Problem statement => Set down word for word the lines of the material below, starting with the line that contains "- **作用**：编译阶段将" and going on through the line that contains "### 2. 读写锁（Read-Write Lock）", with nothing else.

╭─ Extracted data

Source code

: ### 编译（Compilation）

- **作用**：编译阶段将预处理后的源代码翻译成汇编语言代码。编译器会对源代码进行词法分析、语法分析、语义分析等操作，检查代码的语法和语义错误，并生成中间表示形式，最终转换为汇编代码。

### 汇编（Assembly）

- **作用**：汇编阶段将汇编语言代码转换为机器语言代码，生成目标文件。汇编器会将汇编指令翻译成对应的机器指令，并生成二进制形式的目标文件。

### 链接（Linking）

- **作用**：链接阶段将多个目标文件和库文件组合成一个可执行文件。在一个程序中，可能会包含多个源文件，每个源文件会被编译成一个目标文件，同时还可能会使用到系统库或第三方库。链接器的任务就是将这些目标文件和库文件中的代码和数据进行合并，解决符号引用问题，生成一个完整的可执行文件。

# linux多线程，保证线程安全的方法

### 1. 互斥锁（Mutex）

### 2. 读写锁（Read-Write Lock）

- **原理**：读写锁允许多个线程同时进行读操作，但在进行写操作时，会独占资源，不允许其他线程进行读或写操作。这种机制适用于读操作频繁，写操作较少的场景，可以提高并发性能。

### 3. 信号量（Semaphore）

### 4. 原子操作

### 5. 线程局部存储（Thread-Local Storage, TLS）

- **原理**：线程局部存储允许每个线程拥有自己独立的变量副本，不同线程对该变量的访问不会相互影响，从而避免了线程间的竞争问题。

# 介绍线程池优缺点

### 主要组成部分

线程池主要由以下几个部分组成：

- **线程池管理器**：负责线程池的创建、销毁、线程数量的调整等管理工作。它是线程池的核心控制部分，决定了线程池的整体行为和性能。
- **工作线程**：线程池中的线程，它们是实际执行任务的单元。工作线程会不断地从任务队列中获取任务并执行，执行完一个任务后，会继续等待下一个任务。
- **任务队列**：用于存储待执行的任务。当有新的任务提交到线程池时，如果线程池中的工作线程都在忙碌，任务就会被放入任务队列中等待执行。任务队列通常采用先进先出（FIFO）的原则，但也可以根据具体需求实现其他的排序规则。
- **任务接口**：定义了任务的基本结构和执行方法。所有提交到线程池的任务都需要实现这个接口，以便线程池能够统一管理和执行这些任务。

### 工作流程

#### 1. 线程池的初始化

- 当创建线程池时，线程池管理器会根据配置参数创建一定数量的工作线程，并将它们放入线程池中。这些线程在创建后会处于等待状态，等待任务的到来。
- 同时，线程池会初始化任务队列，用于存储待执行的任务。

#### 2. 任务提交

╰─

Solution below =>
- **作用**：编译阶段将预处理后的源代码翻译成汇编语言代码。编译器会对源代码进行词法分析、语法分析、语义分析等操作，检查代码的语法和语义错误，并生成中间表示形式，最终转换为汇编代码。

### 汇编（Assembly）

- **作用**：汇编阶段将汇编语言代码转换为机器语言代码，生成目标文件。汇编器会将汇编指令翻译成对应的机器指令，并生成二进制形式的目标文件。

### 链接（Linking）

- **作用**：链接阶段将多个目标文件和库文件组合成一个可执行文件。在一个程序中，可能会包含多个源文件，每个源文件会被编译成一个目标文件，同时还可能会使用到系统库或第三方库。链接器的任务就是将这些目标文件和库文件中的代码和数据进行合并，解决符号引用问题，生成一个完整的可执行文件。

# linux多线程，保证线程安全的方法

### 1. 互斥锁（Mutex）

### 2. 读写锁（Read-Write Lock）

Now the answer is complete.